Tensions in Syria unlikely to change Turkey’s Russian S-400 plans - Reuters

Escalating tensions between Turkey and Russia over Syria’s northwestern province of Idlib have not shaken Ankara’s plans to deploy Russian S-400 missile defence systems despite a threat of U.S. sanctions, Reuters reported on Friday citing a senior U.S. official. 

The Russia-backed Syrian government’s assault on the country’s last major rebel-held enclave has been testing relations between Ankara and Moscow which have strengthened ties since 2016. 

Turkey accuses Russia of not honouring the terms of a 2018 agreement that aimed establishing a demilitarised zone in Idlib. Thirteen Turkish soldiers and one Turkish contractor were killed in the province in one week by Syrian shelling.

Russia and the Syrian government say Turkey failed to drive jihadist rebel fighters out of Idlib. 

The falling-out has offered the United States an opportunity to mend ties with Turkey, after years of worsening relations which could deteriorate further if Ankara goes ahead with plans to activate its first Russian S-400 missile system in coming months, Reuters said. 

Turkey was defending its interests in Idlib “in a manner that is appropriate and one that the United States supports,” Reuters quoted the senior U.S. State Department official as saying. 
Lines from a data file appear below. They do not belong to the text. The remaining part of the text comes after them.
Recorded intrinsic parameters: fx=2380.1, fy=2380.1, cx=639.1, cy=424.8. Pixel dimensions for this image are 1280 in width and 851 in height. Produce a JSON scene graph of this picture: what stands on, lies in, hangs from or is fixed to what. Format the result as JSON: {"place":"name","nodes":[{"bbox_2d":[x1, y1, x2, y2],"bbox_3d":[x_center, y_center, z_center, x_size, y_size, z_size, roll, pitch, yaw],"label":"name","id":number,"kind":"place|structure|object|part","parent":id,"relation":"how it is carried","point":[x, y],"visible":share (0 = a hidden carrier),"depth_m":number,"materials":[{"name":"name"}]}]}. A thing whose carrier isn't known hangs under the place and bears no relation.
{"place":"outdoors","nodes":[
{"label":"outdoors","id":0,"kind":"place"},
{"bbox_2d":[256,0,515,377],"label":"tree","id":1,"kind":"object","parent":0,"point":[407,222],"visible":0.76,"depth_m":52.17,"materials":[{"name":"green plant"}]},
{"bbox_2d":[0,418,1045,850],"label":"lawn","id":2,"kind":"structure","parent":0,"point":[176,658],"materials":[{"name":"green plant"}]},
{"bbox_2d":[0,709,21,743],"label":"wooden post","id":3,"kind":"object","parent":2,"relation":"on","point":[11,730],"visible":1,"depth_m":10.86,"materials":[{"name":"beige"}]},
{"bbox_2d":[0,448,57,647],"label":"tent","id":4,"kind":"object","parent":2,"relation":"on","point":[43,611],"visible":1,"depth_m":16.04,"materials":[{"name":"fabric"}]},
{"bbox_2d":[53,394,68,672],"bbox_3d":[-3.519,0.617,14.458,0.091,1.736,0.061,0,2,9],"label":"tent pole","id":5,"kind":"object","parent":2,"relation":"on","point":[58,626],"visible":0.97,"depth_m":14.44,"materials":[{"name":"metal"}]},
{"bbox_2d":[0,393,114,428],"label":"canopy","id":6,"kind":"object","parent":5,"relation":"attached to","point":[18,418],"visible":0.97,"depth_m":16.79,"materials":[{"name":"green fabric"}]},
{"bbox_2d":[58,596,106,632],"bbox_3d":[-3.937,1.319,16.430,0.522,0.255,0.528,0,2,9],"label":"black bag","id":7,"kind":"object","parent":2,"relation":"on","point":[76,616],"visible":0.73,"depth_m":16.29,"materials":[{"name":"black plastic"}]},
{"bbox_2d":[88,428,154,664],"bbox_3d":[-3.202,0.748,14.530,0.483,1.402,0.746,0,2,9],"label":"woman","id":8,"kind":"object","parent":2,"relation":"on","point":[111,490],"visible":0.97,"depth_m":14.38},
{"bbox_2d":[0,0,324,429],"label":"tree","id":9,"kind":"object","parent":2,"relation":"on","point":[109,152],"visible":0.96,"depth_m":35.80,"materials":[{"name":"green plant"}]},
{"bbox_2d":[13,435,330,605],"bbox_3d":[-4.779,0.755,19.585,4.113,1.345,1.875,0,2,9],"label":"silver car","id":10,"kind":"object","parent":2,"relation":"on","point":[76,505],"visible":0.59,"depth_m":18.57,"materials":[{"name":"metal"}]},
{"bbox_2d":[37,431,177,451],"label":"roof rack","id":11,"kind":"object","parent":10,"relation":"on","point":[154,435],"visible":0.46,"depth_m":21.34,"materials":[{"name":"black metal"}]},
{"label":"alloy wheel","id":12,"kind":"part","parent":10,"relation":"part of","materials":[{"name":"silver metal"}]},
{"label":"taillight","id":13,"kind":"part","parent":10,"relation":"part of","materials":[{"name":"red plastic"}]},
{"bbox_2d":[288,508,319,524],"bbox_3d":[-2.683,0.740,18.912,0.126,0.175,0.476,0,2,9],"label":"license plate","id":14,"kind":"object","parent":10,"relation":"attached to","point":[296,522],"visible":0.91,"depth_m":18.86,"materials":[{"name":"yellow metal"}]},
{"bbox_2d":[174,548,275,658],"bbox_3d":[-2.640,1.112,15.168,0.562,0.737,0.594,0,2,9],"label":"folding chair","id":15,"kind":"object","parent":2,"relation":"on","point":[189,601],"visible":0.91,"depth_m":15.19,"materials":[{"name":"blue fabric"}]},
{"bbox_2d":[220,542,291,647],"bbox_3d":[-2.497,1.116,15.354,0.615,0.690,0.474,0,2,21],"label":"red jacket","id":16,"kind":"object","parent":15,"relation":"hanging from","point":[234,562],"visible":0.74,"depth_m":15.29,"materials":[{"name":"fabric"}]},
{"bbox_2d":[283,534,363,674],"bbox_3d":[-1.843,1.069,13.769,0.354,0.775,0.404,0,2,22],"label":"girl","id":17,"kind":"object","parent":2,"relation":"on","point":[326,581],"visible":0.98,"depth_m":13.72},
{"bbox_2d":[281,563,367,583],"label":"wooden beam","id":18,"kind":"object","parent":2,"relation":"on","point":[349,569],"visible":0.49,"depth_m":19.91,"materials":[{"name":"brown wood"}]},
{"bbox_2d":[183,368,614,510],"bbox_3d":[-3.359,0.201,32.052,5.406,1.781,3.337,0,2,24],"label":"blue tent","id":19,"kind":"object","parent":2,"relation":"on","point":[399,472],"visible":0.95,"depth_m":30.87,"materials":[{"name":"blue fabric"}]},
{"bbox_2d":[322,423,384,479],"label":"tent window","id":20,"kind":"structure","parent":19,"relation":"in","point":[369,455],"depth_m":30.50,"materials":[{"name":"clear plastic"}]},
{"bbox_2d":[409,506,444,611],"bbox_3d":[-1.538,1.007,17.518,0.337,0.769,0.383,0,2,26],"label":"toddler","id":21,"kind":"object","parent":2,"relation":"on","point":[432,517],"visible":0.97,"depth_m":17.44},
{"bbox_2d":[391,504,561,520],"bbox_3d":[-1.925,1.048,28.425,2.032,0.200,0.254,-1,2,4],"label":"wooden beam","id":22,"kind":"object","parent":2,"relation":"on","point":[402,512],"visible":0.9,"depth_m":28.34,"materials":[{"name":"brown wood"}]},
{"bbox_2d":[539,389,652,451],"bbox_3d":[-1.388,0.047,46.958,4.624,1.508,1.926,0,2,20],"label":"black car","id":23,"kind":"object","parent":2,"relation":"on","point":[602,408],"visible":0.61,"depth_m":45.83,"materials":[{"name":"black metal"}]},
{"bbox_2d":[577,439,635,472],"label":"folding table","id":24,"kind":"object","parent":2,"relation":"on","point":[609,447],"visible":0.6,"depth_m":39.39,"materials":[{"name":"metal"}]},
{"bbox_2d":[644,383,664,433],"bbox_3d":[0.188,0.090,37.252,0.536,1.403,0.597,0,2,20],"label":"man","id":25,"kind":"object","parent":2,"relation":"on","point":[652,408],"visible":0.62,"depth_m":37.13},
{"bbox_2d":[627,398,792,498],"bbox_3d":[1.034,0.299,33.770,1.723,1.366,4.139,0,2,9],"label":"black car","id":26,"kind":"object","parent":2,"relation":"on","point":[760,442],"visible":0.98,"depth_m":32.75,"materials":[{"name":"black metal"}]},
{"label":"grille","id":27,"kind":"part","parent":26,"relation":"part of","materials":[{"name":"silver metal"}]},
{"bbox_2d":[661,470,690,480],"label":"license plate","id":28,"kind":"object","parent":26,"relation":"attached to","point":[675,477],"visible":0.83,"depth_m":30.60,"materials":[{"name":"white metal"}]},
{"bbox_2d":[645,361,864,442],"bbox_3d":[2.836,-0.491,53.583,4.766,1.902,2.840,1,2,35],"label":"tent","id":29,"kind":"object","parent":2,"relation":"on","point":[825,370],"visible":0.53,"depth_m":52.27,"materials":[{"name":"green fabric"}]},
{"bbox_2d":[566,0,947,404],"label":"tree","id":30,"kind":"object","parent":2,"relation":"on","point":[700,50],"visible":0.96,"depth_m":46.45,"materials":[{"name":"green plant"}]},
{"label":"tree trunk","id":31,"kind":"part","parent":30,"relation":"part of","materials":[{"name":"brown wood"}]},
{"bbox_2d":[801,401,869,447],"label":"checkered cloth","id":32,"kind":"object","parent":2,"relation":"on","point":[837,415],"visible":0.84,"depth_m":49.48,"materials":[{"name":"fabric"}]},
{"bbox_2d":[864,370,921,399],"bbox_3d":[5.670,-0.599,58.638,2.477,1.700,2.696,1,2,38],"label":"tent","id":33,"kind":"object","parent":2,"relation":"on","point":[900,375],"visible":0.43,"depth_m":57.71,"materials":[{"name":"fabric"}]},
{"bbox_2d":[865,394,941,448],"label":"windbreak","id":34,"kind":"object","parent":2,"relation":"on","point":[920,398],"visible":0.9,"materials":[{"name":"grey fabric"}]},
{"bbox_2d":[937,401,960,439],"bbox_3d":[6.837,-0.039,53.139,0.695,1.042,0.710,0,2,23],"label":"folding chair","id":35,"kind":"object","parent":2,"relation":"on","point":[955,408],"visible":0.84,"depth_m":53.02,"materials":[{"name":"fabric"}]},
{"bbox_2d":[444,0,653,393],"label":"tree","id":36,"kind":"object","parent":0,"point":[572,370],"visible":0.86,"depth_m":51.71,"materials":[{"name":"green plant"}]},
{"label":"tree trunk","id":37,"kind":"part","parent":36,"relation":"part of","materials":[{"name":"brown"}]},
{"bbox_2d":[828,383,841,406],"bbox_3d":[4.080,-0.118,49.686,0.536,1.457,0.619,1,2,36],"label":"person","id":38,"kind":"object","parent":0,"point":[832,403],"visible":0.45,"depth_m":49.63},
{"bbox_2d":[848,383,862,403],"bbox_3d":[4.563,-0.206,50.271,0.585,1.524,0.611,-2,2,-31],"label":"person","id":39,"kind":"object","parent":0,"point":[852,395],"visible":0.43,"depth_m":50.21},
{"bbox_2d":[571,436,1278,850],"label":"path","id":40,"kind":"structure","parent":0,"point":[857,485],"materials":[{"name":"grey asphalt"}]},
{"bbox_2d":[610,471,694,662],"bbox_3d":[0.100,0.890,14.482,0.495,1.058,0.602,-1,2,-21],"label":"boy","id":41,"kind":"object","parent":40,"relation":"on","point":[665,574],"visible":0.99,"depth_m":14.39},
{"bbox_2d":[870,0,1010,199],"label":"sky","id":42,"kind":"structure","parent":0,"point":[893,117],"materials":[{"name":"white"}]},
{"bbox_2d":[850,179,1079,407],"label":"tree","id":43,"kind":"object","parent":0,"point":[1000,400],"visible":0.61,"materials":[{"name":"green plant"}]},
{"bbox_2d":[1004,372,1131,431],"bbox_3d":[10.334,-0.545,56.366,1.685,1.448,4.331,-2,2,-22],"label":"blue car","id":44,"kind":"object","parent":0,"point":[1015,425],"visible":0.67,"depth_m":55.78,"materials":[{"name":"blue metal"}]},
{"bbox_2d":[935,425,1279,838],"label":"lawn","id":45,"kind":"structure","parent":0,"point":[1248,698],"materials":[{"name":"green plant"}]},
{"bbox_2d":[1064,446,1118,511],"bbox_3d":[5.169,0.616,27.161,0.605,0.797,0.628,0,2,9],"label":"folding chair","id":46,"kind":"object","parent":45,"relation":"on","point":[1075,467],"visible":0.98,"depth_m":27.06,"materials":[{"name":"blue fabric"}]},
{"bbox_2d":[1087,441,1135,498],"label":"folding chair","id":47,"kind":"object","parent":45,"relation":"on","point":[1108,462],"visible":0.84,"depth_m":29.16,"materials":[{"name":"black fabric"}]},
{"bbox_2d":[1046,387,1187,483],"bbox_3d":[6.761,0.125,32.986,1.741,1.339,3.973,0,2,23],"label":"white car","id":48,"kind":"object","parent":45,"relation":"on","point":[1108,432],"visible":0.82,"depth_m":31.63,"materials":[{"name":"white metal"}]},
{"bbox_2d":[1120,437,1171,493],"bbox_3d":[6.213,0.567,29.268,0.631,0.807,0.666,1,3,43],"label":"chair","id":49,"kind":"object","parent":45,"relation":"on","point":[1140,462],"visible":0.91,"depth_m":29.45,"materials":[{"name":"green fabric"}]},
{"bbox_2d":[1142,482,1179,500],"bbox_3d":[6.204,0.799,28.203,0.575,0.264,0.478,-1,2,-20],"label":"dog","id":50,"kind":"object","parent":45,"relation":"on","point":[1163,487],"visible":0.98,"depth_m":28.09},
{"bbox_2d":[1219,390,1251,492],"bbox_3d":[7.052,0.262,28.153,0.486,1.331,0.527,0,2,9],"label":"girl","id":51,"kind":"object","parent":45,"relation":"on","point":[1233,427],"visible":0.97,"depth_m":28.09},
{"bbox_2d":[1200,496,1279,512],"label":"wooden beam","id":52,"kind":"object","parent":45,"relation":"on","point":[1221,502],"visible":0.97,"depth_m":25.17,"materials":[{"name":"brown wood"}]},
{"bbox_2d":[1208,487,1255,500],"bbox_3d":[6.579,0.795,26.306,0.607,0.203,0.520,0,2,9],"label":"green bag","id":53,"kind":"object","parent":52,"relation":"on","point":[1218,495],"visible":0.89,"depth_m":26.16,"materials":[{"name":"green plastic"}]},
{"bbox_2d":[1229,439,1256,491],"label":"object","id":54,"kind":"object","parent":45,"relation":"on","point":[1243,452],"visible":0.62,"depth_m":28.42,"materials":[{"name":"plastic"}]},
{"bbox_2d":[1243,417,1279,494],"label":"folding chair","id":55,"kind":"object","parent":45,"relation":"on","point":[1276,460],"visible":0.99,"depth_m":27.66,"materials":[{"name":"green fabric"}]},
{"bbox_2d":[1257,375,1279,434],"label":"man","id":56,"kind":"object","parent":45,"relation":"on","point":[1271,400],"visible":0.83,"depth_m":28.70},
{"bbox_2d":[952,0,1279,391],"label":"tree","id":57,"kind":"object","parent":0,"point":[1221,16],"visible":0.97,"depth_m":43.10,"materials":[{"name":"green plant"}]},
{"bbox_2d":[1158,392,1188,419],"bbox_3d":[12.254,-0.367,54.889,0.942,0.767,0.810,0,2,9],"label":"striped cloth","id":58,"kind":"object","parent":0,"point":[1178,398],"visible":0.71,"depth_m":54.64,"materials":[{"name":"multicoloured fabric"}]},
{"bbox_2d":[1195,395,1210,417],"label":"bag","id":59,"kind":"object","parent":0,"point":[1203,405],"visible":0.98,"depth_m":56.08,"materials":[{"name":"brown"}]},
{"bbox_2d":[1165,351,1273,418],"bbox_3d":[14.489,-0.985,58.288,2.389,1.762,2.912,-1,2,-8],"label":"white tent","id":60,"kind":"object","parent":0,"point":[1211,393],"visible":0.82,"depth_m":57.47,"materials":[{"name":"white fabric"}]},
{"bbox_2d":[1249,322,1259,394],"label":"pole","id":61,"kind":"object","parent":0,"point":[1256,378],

The official, speaking after talks in Turkey, said Russia’s “destructive role” was having an impact on Turkish authorities, but had not led to a change of policy on the S-400s, according to Reuters.

“I have not seen that translate into a rethink of Turkey’s position specific to the S-400s. It is my expectation that Turkey’s course on this is set,” the official said.

Turkey received its first shipment of S-400s in July, prompting Washington to suspend it from the F-35 fighter jet programme, halt its order of 100 of the new-generation jets, and begin procedures to sanction the country under a 2017 legislation designed to discourage countries from arms deals with Russia.

Washington says the presence of Russian systems on NATO-allied territory could leave the F-35 jets open to subterfuge.

Turkey is planning to activate in April the first S-400 system it purchased from Russia. Two countries’ officials were discussing in December a new contract for the delivery of a new batch of Russian air defence missiles in 2020.